Removing Specific <li> Elements from a <ul>

More often, you will need to remove only certain items from a list based on a condition, such as their content, class, or data attribute.

For example, you have a list and want to remove only the items that meet a specific criterion.

<ul id="task-list">
<li class="task">Task 1</li>
<li class="task completed">Task 2</li>
<li class="task">Task 3</li>
<li class="task completed">Task 4</li>
</ul>

The Core Method: querySelectorAll and element.remove()

The best practice for this is to get a list of all the elements you want to remove and then iterate over that list, calling the modern .remove() method on each one.

Solution: this script removes all <li> elements that have the class completed.

// Get a NodeList of all <li> elements with the 'completed' class.
const completedTasks = document.querySelectorAll('#task-list li.completed');

// Loop over the NodeList and remove each element.
for (const task of completedTasks) {
task.remove();
}
note

After this code runs, only "Task 1" and "Task 3" will remain in the list.
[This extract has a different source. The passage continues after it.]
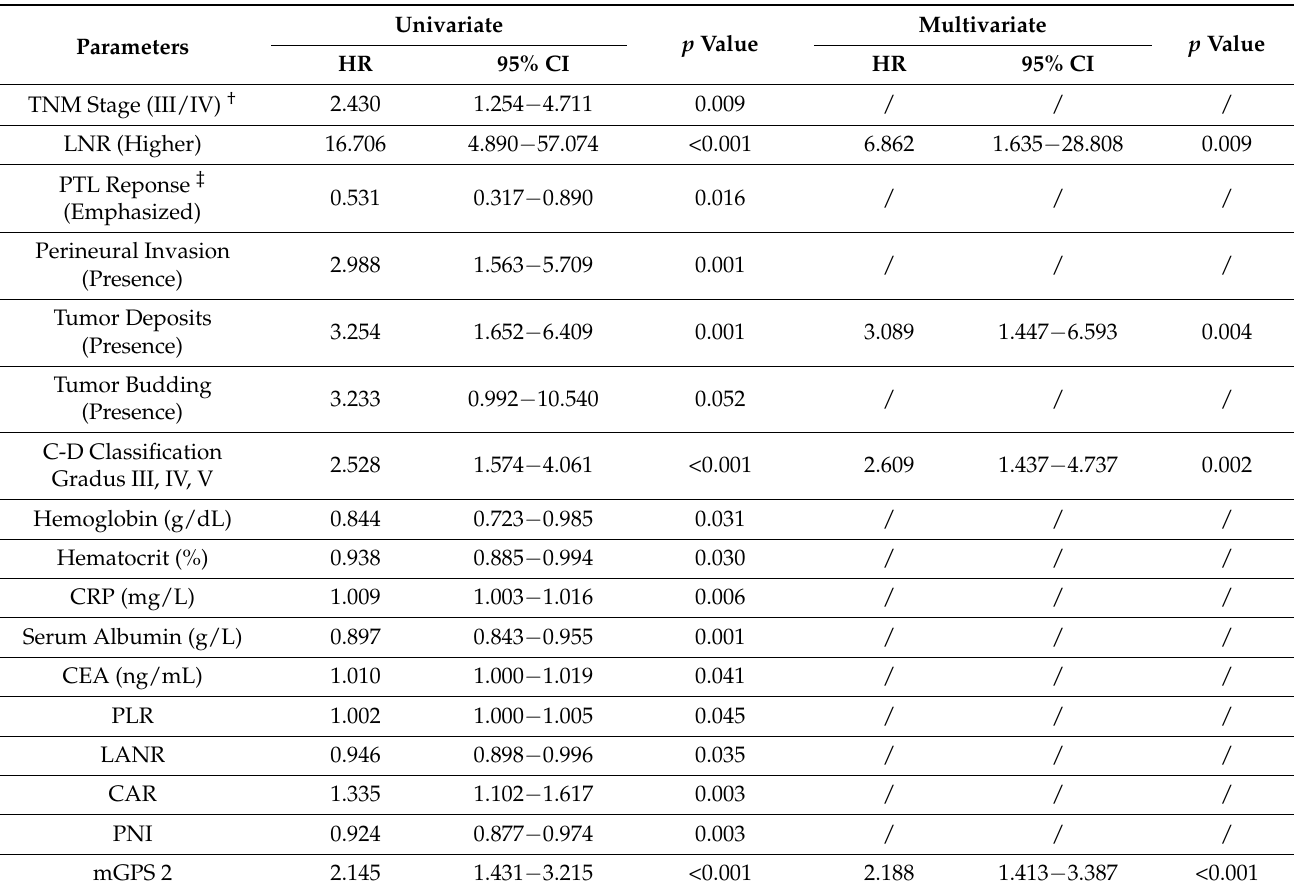
Table 3. Univariate and multivariate Cox regression analysis of overall survival in patients with colorectal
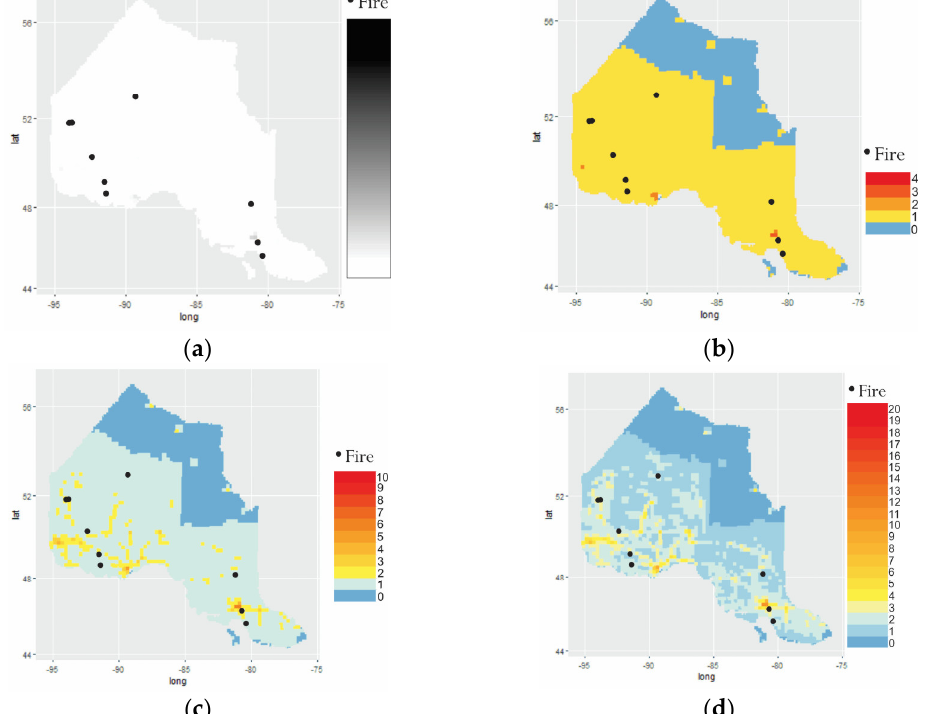
Figure 5. The human-caused fire occurrence prediction of June 10, 2018, mapped using the catego- rization and colouring schemes indicated in the legends. The black dots are the human-caused fires reported later that day. The scales range from zero to 3 fires/cell: ( a ) the baseline scheme (Table 3), which shows little useful information; ( b ) 4 + 1 categories; ( c ) 10 + 1 categories; ( d ) 20 + 1 categories. The additional category in ( b ), ( c ) and ( d ) are for a “no forecast model” or true zero. Using more categories and hues greatly increases the information portrayed but makes matching the colour to the legend more difficult. The spatial pattern in ( d ) corresponds with roads and settlements.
The element.remove() method is the simplest and most direct way to remove an element from the DOM.

A Note on Removing While Iterating (The Live Collection Pitfall)

A common mistake is to use a method like getElementsByTagName or getElementsByClassName and try to remove items from the list you are looping over. These older methods return a live HTMLCollection, not a static NodeList. "Live" means the collection changes automatically as you modify the DOM.

// This will NOT work correctly!
const listItems = document.getElementsByClassName('task'); // This is a LIVE collection

for (let i = 0; i < listItems.length; i++) {
// When an item is removed, the collection's length and indices change,
// causing the loop to skip the next item.
listItems[i].remove();
}

Solution: Always use querySelectorAll, which returns a static NodeList. A static list is a snapshot of the DOM at the time you made the query, so it is safe to iterate over it even as you remove elements from the actual DOM.

Practical Example: Removing Items by Index

This script demonstrates how to remove items based on their position in the list, such as removing all odd-numbered list items.

const allTasks = document.querySelectorAll('#task-list li');

// Loop through the list, checking the index of each item.
allTasks.forEach((task, index) => {
// JavaScript indices are zero-based, so odd-numbered items have an even index.
if (index % 2 === 0) { // 0, 2, 4, etc.
task.remove();
}
});

Conclusion

Modern JavaScript provides clean and robust methods for removing list items from the DOM.

  • To remove all <li> elements, the ul.replaceChildren() method is the safest and most modern approach.
  • To remove specific <li> elements, the best practice is to get a static list with document.querySelectorAll(), loop over it, and call the element.remove() method on each item that matches your condition.

Avoid older methods like getElementsByClassName when removing items in a loop to prevent issues with live collections, and prefer element.remove() over the more verbose element.parentNode.removeChild(element).